In December 2024 Tune Talk was adding around 50,000 new subscribers per month. After stabilizing the cloud-native platform, sign-up rates accelerated to as many as 15,000 new subscribers per day. The planned small-cell rollout also creates an infrastructure-as-a-service revenue opportunity.
The economic model resembles residential solar panels feeding power back into the grid. When subscribers from other networks connect via a leased small cell, the host earns passive income from offloaded traffic. That creates a consumer-level incentive to support network densification on the operator’s behalf.
The greenfield advantage vs brownfield risks
The deployment offers lessons for greenfield operators and nimble MVNOs: new entrants free from legacy technical debt can build on public cloud models from day one. This removes large upfront capital expenditures, aligns operating costs with active subscriber revenue, and shortens time-to-market for advanced 5G services.
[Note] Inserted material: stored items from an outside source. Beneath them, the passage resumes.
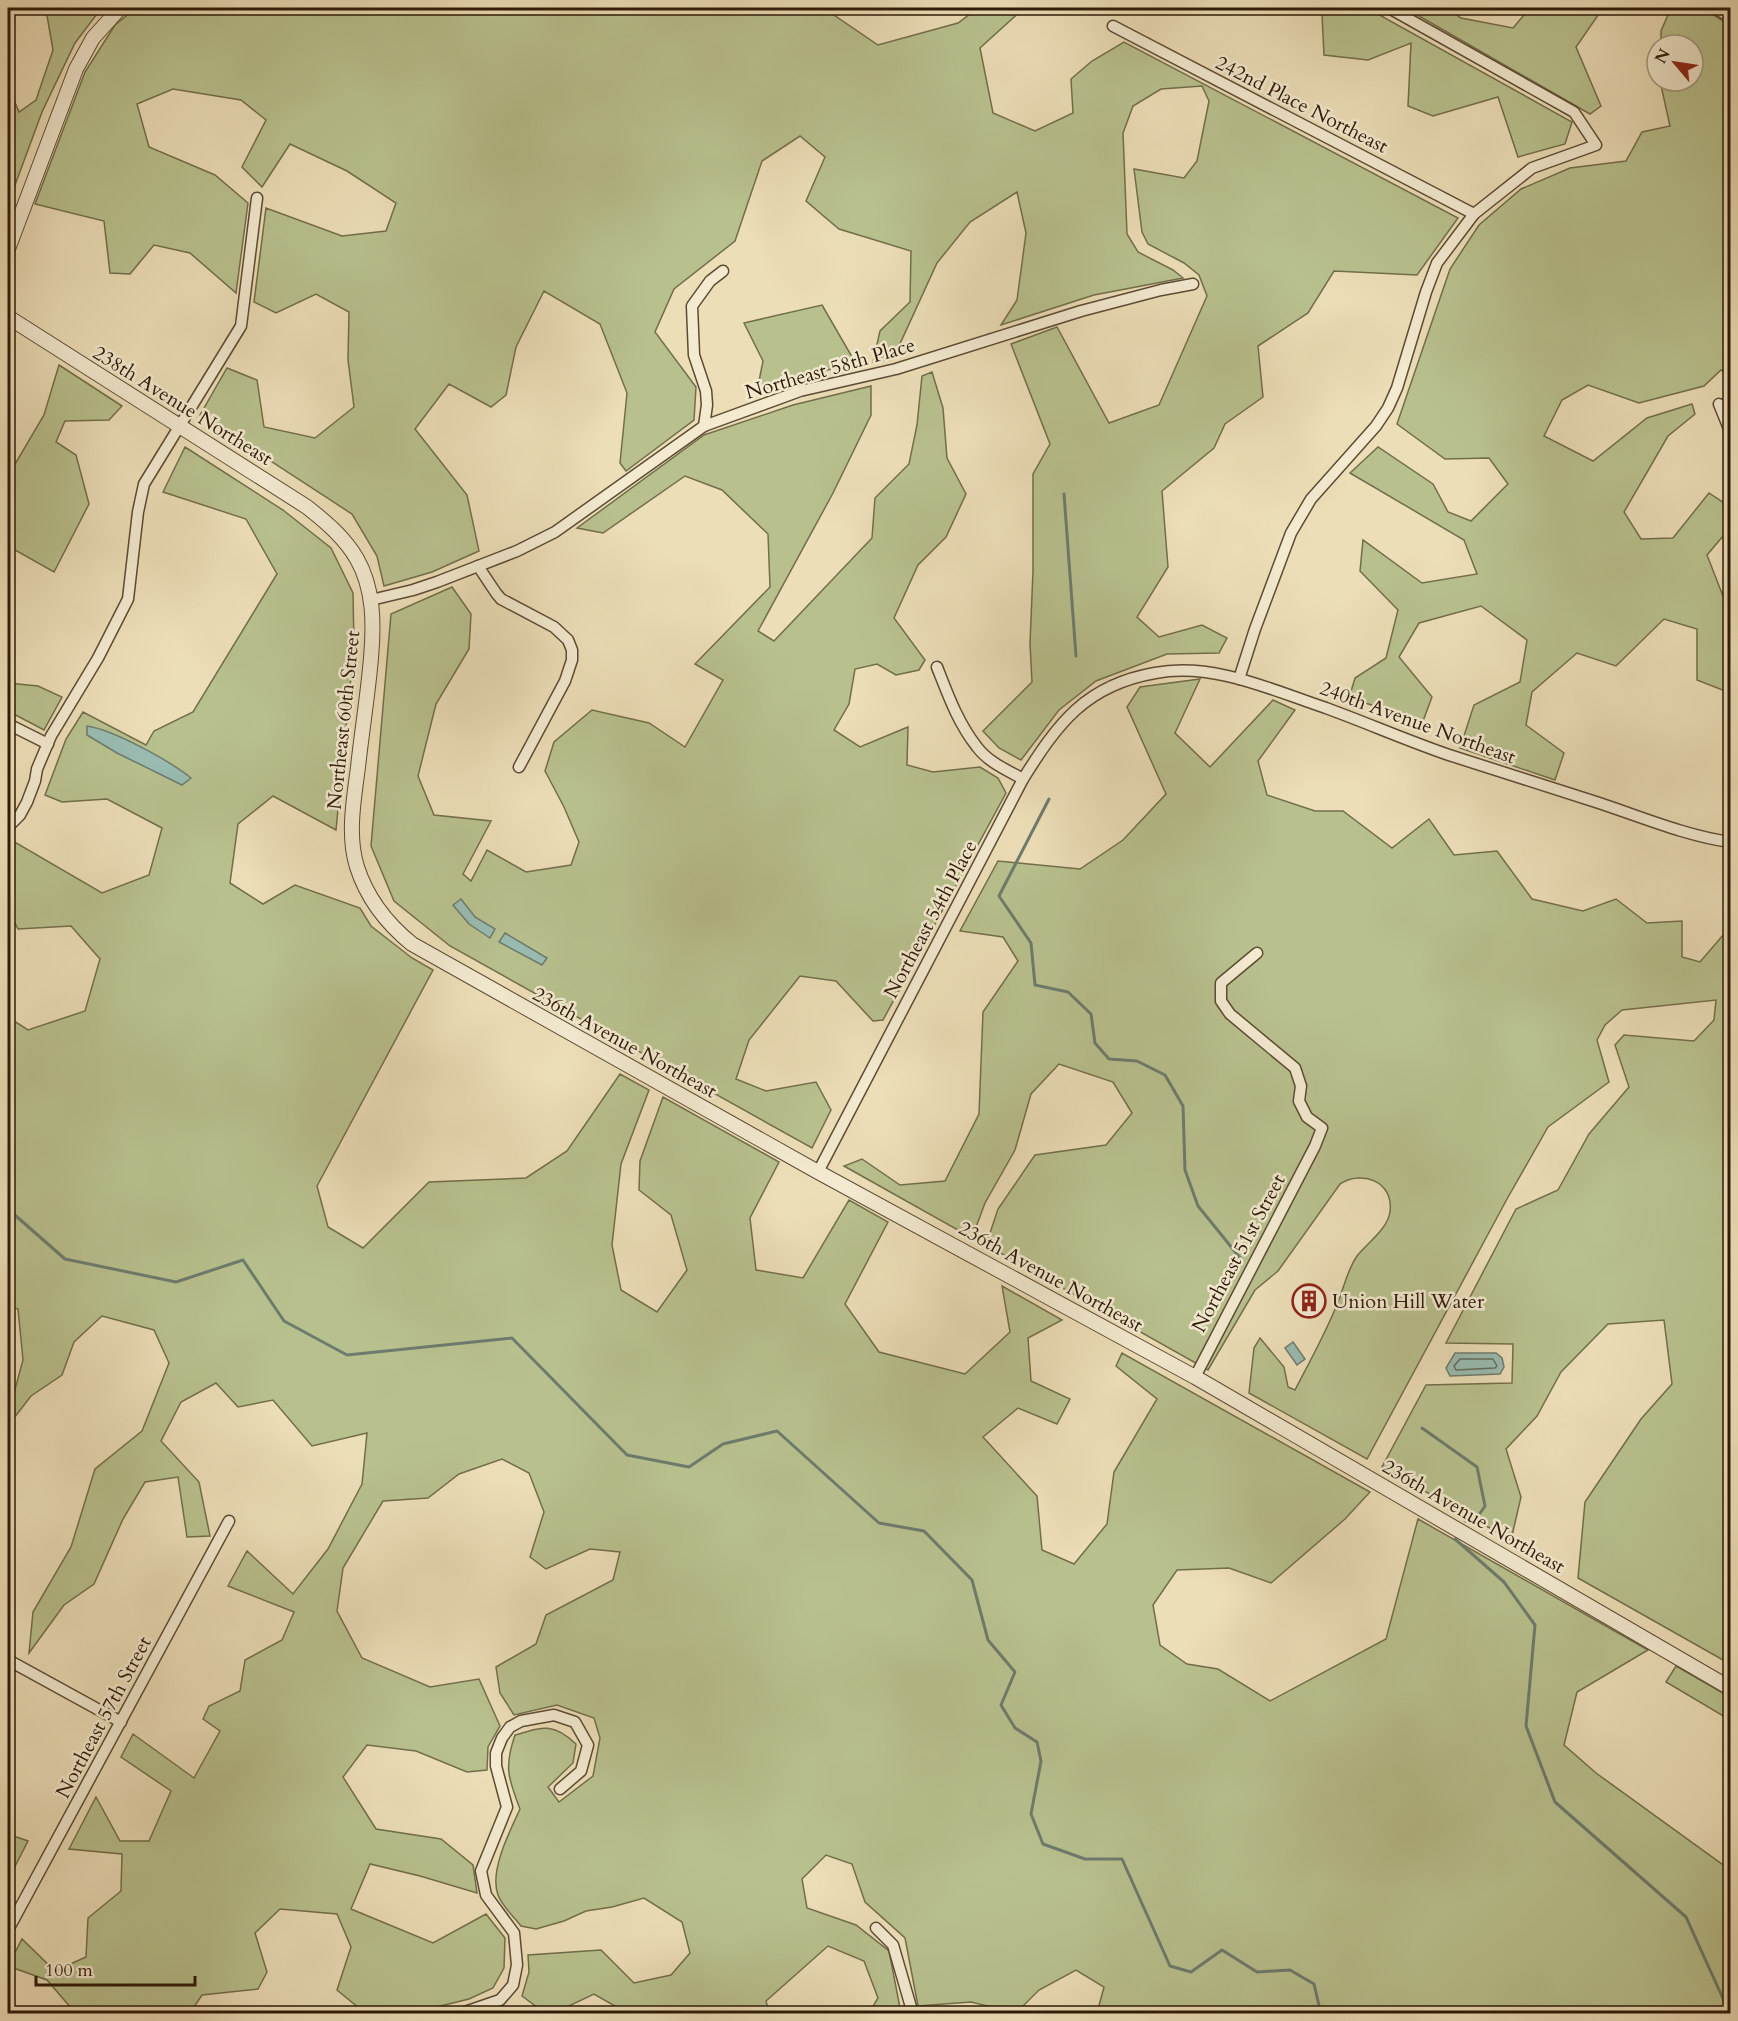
<svg xmlns="http://www.w3.org/2000/svg" width="1738" height="2021" viewBox="0 0 1738 2021" font-family="Cardo,serif">
	<rect width="100%" height="100%" fill="#ecdeb7"/>
	<filter id="stains"><feTurbulence type="fractalNoise" baseFrequency=".00333" numOctaves="4"/><feColorMatrix values="0 0 0 0 .2 0 0 0 0 .09 0 0 0 0 .02 0 0 0 .5 -.17"/></filter>
	<radialGradient id="worn" r=".72"><stop offset=".6" stop-color="#630" stop-opacity="0"/><stop offset="1" stop-color="#630" stop-opacity=".3"/></radialGradient>
	<g fill="#b8c18e" stroke="#726e4b" stroke-width="1.5">
		<polygon points="49,8 99,8 100,10 75,43 42,112 8,204 8,86 19,112 36,100 53,50 46,10"/>
		<polygon points="136,8 834,8 834,15 878,45 958,23 978,8 1024,8 980,48 993,113 1035,131 1073,113 1071,79 1092,61 1124,42 1458,218 1417,275 1334,271 1308,313 1258,346 1263,397 1225,424 1214,448 1162,491 1168,567 1137,617 1159,637 1202,625 1227,638 1219,653 1167,654 1096,681 1059,710 1021,760 999,748 983,731 1032,682 1030,644 1033,571 1033,474 1050,444 1011,344 1057,327 1109,423 1159,405 1207,296 1199,275 1184,263 1148,244 1142,232 1134,169 1184,178 1197,161 1209,101 1202,86 1161,89 1133,106 1123,133 1127,234 1138,252 1173,270 1183,278 1094,295 1001,325 1017,300 1026,233 1017,192 970,222 937,263 893,359 873,362 880,331 910,302 911,251 839,229 806,201 825,157 800,136 762,161 735,241 674,289 655,332 696,387 694,420 626,471 620,463 627,393 600,324 544,291 516,347 506,395 491,407 449,384 415,429 467,495 479,551 432,572 384,586 377,556 352,514 200,415 227,368 257,380 264,427 315,438 354,407 348,360 349,312 316,294 276,313 254,302 266,208 342,236 386,231 396,203 347,171 290,144 262,187 242,167 266,120 241,100 173,89 137,104 149,147 215,175 248,203 236,293 190,253 154,245 130,274 110,273 104,221 35,204 85,72 115,25"/>
		<polygon points="1310,8 1367,8 1572,122 1565,144 1518,157 1498,97 1433,116 1408,106 1411,43 1368,60 1324,55 1322,15"/>
		<polygon points="1405,8 1447,8 1461,18 1513,28 1530,8 1603,8 1576,47 1601,106 1590,114"/>
		<polygon points="1671,8 1702,8 1730,25 1730,246 1728,246 1730,249 1730,375 1721,370 1704,386 1639,403 1588,385 1562,400 1544,436 1593,461 1647,418 1692,404 1695,414 1668,436 1624,512 1641,539 1673,538 1709,493 1730,507 1730,528 1707,555 1723,596 1730,602 1730,693 1697,680 1697,629 1664,619 1616,666 1577,653 1532,692 1526,725 1564,753 1555,780 1460,748 1474,705 1520,682 1527,640 1481,606 1419,623 1399,657 1432,697 1423,721 1349,698 1355,678 1386,658 1398,610 1360,571 1363,540 1422,583 1477,574 1464,540 1350,473 1378,447 1433,484 1448,512 1471,521 1508,484 1489,458 1445,459 1397,424 1450,269 1479,225 1521,189 1570,168 1626,161 1642,132 1670,126 1660,81 1693,81 1693,45 1661,45 1661,31"/>
		<polygon points="822,305 855,362 757,391 763,361 744,323"/>
		<polygon points="59,365 122,406 109,420 65,421 56,442 76,455 89,504 54,572 8,546 8,476 44,415"/>
		<polygon points="932,372 943,408 947,458 966,494 946,537 918,565 894,618 925,660 919,670 896,675 877,664 855,669 849,704 834,730 860,747 908,727 907,765 933,772 980,767 998,778 1006,793 883,1020 873,1021 836,981 800,976 749,1040 736,1079 766,1091 816,1082 831,1110 812,1148 450,946 394,901 371,846 391,614 452,587 471,614 469,649 436,704 418,776 434,815 491,821 463,874 471,881 487,850 526,872 571,865 579,842 564,807 545,771 554,742 592,710 649,723 685,747 723,680 695,664 770,587 768,534 722,490 685,476 603,533 577,528 704,435 793,405 871,386 871,415 833,493 758,631 774,641 872,538 875,498 909,464 917,425 922,376"/>
		<path d="M185,447L283,510L331,548L353,593L354,646L336,830L273,796L238,824L230,883L263,904L295,885L360,908L371,926L412,958L433,970L317,1186L328,1227L363,1248L429,1182L526,1178L567,1151L620,1074L649,1090L621,1164L612,1245L621,1290L657,1312L687,1270L671,1215L639,1190L640,1161L663,1097L779,1162L750,1218L756,1270L803,1278L849,1200L888,1222L845,1304L879,1352L965,1374L1010,1332L1002,1286L1062,1320L1028,1338L1031,1381L1070,1399L1057,1424L1018,1408L983,1437L1037,1496L1042,1550L1074,1564L1107,1524L1114,1472L1157,1399L1116,1366L1122,1353L1370,1492L1345,1519L1271,1583L1229,1568L1177,1570L1153,1605L1160,1645L1187,1664L1218,1669L1270,1701L1386,1639L1418,1519L1648,1650L1577,1692L1564,1745L1596,1773L1730,1870V2013H1097L1104,1987L1076,1970L1039,1990L1016,2013L971,2002L918,2006L905,1938L865,1902L852,1864L826,1855L802,1879L807,1908L856,1925L889,1951L901,2013H869L878,1998L864,1961L828,1946L766,2001L769,2013H627L594,1994L554,2013H545L522,1996L529,1972L528,1955L601,1950L634,1983L671,1975L690,1953L682,1922L644,1898L612,1907L586,1911L564,1921L536,1929L521,1926C514,1917 502,1906 498,1895C489,1871 510,1831 520,1809C508,1778 504,1767 515,1735C543,1727 553,1722 576,1744L573,1763L548,1787L559,1802L593,1776L600,1738L594,1718L557,1705L514,1715L500,1693L496,1667L536,1644L546,1615L613,1580L620,1552L590,1549L546,1569L530,1557L544,1512L529,1473L502,1459L459,1474L428,1498L383,1501L343,1568L337,1611L362,1658L430,1687L479,1679L500,1726L488,1747L487,1770L467,1772L416,1751L367,1745L343,1777L376,1829L441,1839L473,1865L477,1893L420,1876L370,1864L351,1909L433,1943L486,1914L505,1938L504,1968L493,1988L469,1999L412,2013H365L337,1990L351,1947L337,1914L280,1909L255,1933L267,1972L258,1989L202,1995L190,2013H66L71,2008L47,1980L8,1966L22,1939L55,1971L86,1957L88,1918L121,1891L122,1854L69,1849L96,1797L120,1841H149L171,1791L121,1757L133,1734L194,1778L220,1731L203,1719L209,1706L240,1691L245,1660L282,1640L294,1612L228,1586L247,1551L293,1594L328,1549L362,1484L367,1433L312,1446L273,1400L238,1407L216,1383L181,1402L161,1441L199,1482L210,1536L187,1537L178,1477L145,1482L123,1519L94,1584L64,1605L29,1653L33,1612L71,1547L95,1469L142,1431L169,1363L154,1330L102,1316L74,1342L62,1375L31,1396L14,1418L8,1415L23,1360L18,1309L8,1306V1017L28,1030L85,1011L100,959L71,926L18,929L8,909V855L13,841L102,893L149,875L162,828L107,799L62,802L45,795L66,739L83,712L146,745L154,731L193,712L277,574L246,519L163,492Z"/>
		<path d="M1200,679L1175,733L1210,767L1273,700L1295,710L1258,761L1267,795L1315,811H1343L1392,848L1429,819L1454,855L1497,851L1532,899L1583,911L1616,899L1647,923L1682,921V957L1700,962L1730,927V1664L1578,1578L1585,1502L1641,1419L1672,1384L1664,1320L1608,1324L1561,1372L1537,1416L1506,1449L1521,1497L1511,1540L1382,1467L1426,1385L1512,1383L1513,1344L1446,1343L1516,1209L1558,1190L1589,1134L1629,1087L1615,1045L1624,1035L1694,1041L1714,1020L1716,1000L1622,1010L1605,1025L1597,1040L1609,1082L1548,1127L1507,1199L1367,1459L1249,1393L1254,1348L1260,1338L1284,1367L1288,1387L1295,1390C1309,1363 1324,1336 1336,1307C1343,1291 1347,1270 1357,1256C1368,1242 1387,1230 1390,1212C1394,1181 1362,1170 1340,1184L1278,1271L1255,1290L1208,1370L986,1245L998,1209L1035,1155L1106,1145L1132,1113L1113,1082L1059,1064L1031,1094L1015,1150L985,1203L972,1238L844,1166L862,1159L900,1185L945,1181L979,1114L983,1012L1018,961L1003,937L960,931L998,861L1080,869L1123,840L1166,794L1127,707L1140,687Z"/>
		<polygon points="8,683 38,686 62,697 44,730 8,711"/>
		<polygon points="1676,1666 1730,1697 1730,1720 1666,1682"/>
		<polygon points="8,1834 28,1841 8,1880"/>
	</g>
	<g fill="#99bcb2" stroke="#6e7b6e" stroke-width="1.5">
		<path d="M87,726C114,730 170,761 191,778L182,785L117,753L87,735Z"/>
		<polygon points="461,899 475,917 495,929 490,938 469,924 453,905"/>
		<polygon points="505,933 547,958 542,965 499,942"/>
		<polygon points="1293,1342 1305,1359 1297,1365 1285,1348"/>
		<polygon points="1455,1353 1496,1353 1502,1358 1504,1367 1500,1374 1450,1376 1446,1368"/>
	</g>
	<g fill="none" stroke-linecap="round" stroke-linejoin="round">
		<polygon stroke="#636b5d" stroke-width="1.5" points="1460,1359 1493,1359 1497,1366 1495,1368 1456,1370 1454,1366"/>
		<g stroke="#6e7b6e" stroke-width="3">
			<polyline points="1064,494 1076,656"/>
			<polyline points="1049,799 999,896 1031,943 1035,985 1068,992 1091,1014 1095,1043 1109,1059 1137,1061 1165,1075 1183,1106 1185,1170 1198,1206 1241,1259"/>
			<polyline points="8,1140 8,1147"/>
			<polyline points="8,1209 65,1259 176,1282 243,1260 284,1321 347,1355 512,1338 627,1455 689,1467 723,1444 777,1431 879,1523 924,1531 972,1580 988,1640 1015,1672 1001,1705 1015,1728 1037,1742 1041,1761 1031,1814 1043,1844 1085,1859 1122,1859 1170,1966 1191,1972 1222,1950 1257,1972 1290,1970 1314,1984 1321,2014"/>
			<polyline points="1422,1428 1477,1467 1485,1506 1476,1519 1465,1521"/>
			<polyline points="1455,1539 1504,1582 1535,1625 1526,1726 1555,1802 1686,1917 1730,2014"/>
		</g>
		<defs>
			<g id="minor">
				<polyline points="1715,8 1730,17"/>
				<polyline points="1113,26 1474,214"/>
				<polyline points="1719,404 1730,431"/>
				<polyline points="704,426 707,405 706,391 694,355 692,306 710,281 723,271"/>
				<polyline points="478,566 496,593 501,599 554,627 568,640 572,650 572,660 565,681 519,767"/>
				<polyline points="371,600 413,590 437,582 517,551 555,532 704,426 800,391 896,369 1081,311 1161,290 1193,284"/>
				<path d="M937,667C948,695 958,723 977,747C988,762 1007,770 1023,779"/>
				<polyline points="1239,679 1255,629 1291,533 1311,499 1376,426 1388,408 1397,388 1426,292 1437,263 1474,214 1532,168 1596,145 1574,112 1389,8"/>
				<polyline points="8,724 48,744"/>
				<polyline points="8,827 20,815 27,802 35,781 37,769 51,736 98,658 128,599 138,512 144,484 241,326 257,198"/>
				<path d="M818,1172L1023,779C1058,723 1086,685 1155,673C1213,662 1272,690 1326,708C1367,723 1408,741 1449,755C1498,771 1547,786 1596,802C1639,816 1686,836 1730,842"/>
				<polyline points="1195,1377 1315,1146 1322,1128 1307,1117 1299,1101 1301,1086 1295,1068 1230,1014 1221,1001 1221,983 1257,953"/>
				<polyline points="8,1660 121,1722"/>
				<polyline points="876,1928 893,1945 913,2014"/>
				<polyline points="8,1930 229,1521"/>
				<polyline points="459,2014 500,2000 513,1985 517,1965 514,1933 486,1895 481,1871 507,1807 496,1766 496,1753 502,1738 510,1727 521,1721 554,1715 575,1722 588,1745 581,1771 560,1789"/>
			</g>
			<g id="tertiary">
				<polyline points="8,249 76,69 93,38 120,8"/>
				<path d="M8,317L307,507C326,522 345,538 357,559C374,589 374,624 371,658C368,694 362,730 358,767C354,799 347,835 357,867C367,898 386,923 412,944L818,1172L1195,1377L1730,1688"/>
			</g>
		</defs>
		<use href="#minor" stroke="#5d4b34" stroke-width="13"/>
		<use href="#tertiary" stroke="#5d4b34" stroke-width="16"/>
		<use href="#minor" stroke="#f3ead0" stroke-width="10"/>
		<use href="#tertiary" stroke="#f3ead0" stroke-width="14"/>
	</g>
	<defs>
		<symbol id="building-ring" viewBox="-11 -11 22 22"><circle r="9.5" fill="#f3ead0" stroke="#8f2418" stroke-width="1.5"/><path d="M-4-6H4V6H1V3H-1V6H-4ZM-2.5-4.3h1.7v1.8h-1.7ZM.8-4.3h1.7v1.8H.8ZM-2.5-1h1.7V.8h-1.7ZM.8-1h1.7V.8H.8Z" fill="#8f2418"/></symbol>
	</defs>
	<g fill-rule="evenodd">
		<use href="#building-ring" x="1290" y="1282" width="38" height="38"/>
	</g>
	<g text-anchor="middle" stroke-width="5" stroke-linejoin="round" paint-order="stroke">
		<g font-size="20" fill="#2d1a08" stroke="#f3ead0">
			<text transform="translate(1302 104) rotate(27)" y="7">242nd Place Northeast</text>
			<text transform="translate(830 368) rotate(-16)" y="7">Northeast 58th Place</text>
			<text transform="translate(183 405) rotate(32)" y="7">238th Avenue Northeast</text>
			<text transform="translate(343 720) rotate(-84)" y="7">Northeast 60th Street</text>
			<text transform="translate(1418 722) rotate(20)" y="7">240th Avenue Northeast</text>
			<text transform="translate(930 919) rotate(-62)" y="7">Northeast 54th Place</text>
			<text transform="translate(625 1042) rotate(29)" y="7">236th Avenue Northeast</text>
			<text transform="translate(1238 1253) rotate(-62)" y="7">Northeast 51st Street</text>
			<text transform="translate(1051 1276) rotate(29)" y="7">236th Avenue Northeast</text>
			<text transform="translate(1474 1516) rotate(30)" y="7">236th Avenue Northeast</text>
			<text transform="translate(103 1717) rotate(-62)" y="7">Northeast 57th Street</text>
		</g>
		<g font-size="20" fill="#2d1a08" stroke="#f3ead0" text-anchor="start">
			<text x="1332" y="1308">Union Hill Water</text>
		</g>
	</g>
	<rect width="1738" height="2021" fill="none" stroke="#ecdeb7" stroke-width="30"/>
	<rect x="9" y="9" width="1720" height="2003" fill="none" stroke="#2d1a08" stroke-width="3"/>
	<rect x="15" y="15" width="1708" height="1991" fill="none" stroke="#2d1a08" stroke-width="1.5"/>
	<g transform="translate(1675 63) rotate(299)"><circle r="28" fill="#f3ead0" stroke="#a49780" stroke-width="1.5"/>
	<path d="M0-4.5L10 22L0 15L-10 22Z" fill="#8f2418"/>
	<text y="-9" font-size="16" font-weight="bold" text-anchor="middle" fill="#2d1a08">N</text>
	</g>
	<path d="M36 1976v9h159v-9" fill="none" stroke="#2d1a08" stroke-width="3"/>
	<text x="45" y="1976" font-size="18" fill="#2d1a08" stroke="#f3ead0" stroke-width="4.5" paint-order="stroke">100 m</text>
	<rect width="100%" height="100%" filter="url(#stains)"/>
	<rect width="100%" height="100%" fill="url(#worn)"/>
</svg>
By contrast, brownfield operators face substantial challenges. Incumbent carriers operate extensive legacy hardware and capital investments, and migrating millions of live subscribers to a public cloud core carries significant operational risk.
Legacy operators typically adopt complex hybrid models, progressively moving non-critical functions while maintaining integrations with on-prem systems. Full cloud migration for these players tends to be slow and risky. Tune Talk’s production deployment demonstrates that public cloud infrastructure can reliably support mission-critical, high-growth telecom workloads when designed and executed carefully.